Election of the President of the Chamber of Deputies of the Parliament of the Czech Republic was held in June, July and August 2006. Chamber of Deputies was unable to elect new President for 2 months. Miloslav Vlček was eventually elected the new President. Vlček was considered a provisory President but remained in the position whole term.

==Voting==
===First attempt===
First election was held on 29 June 2006. Civic Democratic Party nominated Miroslava Němcová for the position. She was the only candidate. She received 98 votes in the first round while 27 MPs voted against. Němcová needed 100 votes to be elected. Second round was held but Němcová was once again unable to secure enough votes. She received 98 votes while 26 MPs voted against. It was speculated that at least one MP of her party voted against her. Czech Social Democratic Party assured its support for the incumbent President Lubomír Zaorálek.

===Second election===
Second election was held on 7 July 2006. Christian and Democratic Union – Czechoslovak People's Party (KDU-ČSL) nominated Jan Kasal. Kasal had support of the governing coalition of ODS, KDU-ČSL and Greens.

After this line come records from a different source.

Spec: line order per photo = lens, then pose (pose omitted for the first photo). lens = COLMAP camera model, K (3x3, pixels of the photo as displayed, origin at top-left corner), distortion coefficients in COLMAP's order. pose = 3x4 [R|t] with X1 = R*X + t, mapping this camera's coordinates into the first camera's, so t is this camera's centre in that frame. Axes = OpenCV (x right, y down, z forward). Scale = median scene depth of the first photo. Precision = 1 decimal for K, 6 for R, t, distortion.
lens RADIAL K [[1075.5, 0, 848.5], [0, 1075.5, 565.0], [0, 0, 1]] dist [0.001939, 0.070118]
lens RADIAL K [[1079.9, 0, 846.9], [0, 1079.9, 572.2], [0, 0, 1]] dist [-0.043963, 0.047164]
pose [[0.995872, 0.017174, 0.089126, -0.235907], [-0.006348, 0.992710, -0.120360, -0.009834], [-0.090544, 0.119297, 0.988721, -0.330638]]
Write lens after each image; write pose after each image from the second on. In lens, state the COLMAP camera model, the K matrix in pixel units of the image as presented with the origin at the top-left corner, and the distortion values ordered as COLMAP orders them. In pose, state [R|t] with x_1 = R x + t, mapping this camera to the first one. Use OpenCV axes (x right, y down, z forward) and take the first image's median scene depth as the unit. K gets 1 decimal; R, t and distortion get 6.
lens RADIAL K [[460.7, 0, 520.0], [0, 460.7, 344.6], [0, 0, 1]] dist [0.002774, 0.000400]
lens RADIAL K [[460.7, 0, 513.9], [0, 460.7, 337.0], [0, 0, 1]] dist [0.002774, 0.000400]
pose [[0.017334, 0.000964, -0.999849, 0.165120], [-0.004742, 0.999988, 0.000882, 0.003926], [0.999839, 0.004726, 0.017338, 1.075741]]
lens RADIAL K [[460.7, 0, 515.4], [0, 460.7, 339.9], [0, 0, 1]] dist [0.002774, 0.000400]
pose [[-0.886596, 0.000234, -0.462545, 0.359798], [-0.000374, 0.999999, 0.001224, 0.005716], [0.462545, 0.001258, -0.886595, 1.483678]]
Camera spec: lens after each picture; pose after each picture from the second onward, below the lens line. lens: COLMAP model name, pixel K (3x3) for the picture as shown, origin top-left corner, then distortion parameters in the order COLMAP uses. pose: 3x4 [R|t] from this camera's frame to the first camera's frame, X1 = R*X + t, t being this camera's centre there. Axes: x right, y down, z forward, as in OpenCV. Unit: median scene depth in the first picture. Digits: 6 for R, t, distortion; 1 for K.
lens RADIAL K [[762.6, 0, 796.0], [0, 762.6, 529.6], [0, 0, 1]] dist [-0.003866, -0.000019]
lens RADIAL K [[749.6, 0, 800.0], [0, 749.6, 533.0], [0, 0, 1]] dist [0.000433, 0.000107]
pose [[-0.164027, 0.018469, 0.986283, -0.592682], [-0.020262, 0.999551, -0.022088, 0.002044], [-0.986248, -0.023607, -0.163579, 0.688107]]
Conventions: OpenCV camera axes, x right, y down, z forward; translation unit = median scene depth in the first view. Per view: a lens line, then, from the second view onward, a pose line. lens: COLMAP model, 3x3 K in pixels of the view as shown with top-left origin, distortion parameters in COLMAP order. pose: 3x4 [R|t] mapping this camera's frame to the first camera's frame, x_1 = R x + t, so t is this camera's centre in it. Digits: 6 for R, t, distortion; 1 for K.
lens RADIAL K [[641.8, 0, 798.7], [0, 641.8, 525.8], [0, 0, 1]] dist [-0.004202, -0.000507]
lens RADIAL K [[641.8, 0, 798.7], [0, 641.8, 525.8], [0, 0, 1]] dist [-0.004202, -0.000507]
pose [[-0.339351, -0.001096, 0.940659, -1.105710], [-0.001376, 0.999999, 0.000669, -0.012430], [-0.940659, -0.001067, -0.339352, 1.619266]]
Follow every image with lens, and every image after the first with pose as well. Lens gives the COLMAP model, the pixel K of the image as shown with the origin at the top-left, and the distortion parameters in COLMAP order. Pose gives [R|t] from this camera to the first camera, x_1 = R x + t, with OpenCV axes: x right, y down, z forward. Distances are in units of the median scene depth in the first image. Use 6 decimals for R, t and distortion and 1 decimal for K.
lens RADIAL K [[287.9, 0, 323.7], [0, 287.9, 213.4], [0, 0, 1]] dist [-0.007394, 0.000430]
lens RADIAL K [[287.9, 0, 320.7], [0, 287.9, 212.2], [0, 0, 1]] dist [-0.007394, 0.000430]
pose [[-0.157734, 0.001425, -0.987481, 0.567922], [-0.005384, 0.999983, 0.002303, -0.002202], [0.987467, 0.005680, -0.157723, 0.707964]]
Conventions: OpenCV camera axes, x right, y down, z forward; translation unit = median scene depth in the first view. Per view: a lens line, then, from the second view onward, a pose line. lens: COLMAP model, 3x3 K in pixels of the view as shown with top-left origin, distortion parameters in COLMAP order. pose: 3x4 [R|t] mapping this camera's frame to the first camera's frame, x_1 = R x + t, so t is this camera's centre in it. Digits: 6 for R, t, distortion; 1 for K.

Kasal received 99 votes in the first round while 27 MPs voted against. Second round was held and Kasal received 99 votes and wasn't elected.

===Third election===
Third election was scheduled for 12 July 2006. No candidate was nominated and the election wasn't held.

===Fourth election===
Fourth election was scheduled for 21 July 2006. Opposition Czech Social Democratic Party nominated Lubomír Zaorálek for the position. Zaorálek's candidacy was withdrawn prior voting and election didn't take place. Social Democrats and coalition government decided to negotiate about possible conjoint candidate.

===Fifth election===
Fifth election took place on 28 July 2006. Jan Kasal became the only candidate when Social Democrats withdrew their candidate Lubomír Zaorálek. Kasal received 100 votes while 100 MPs didn't vote. The result was repeated in the second round.

===Sixth election===
Another election was scheduled for 4 August 2006. No candidate was nominated.

===Seventh election===
Coalition parties agreed to support Social Democrat Miloslav Vlček for the position. Seventh election was held on 14 August 2006. Vlček received 174 votes of 197. Vlček agreed to remain in the position only temporarily.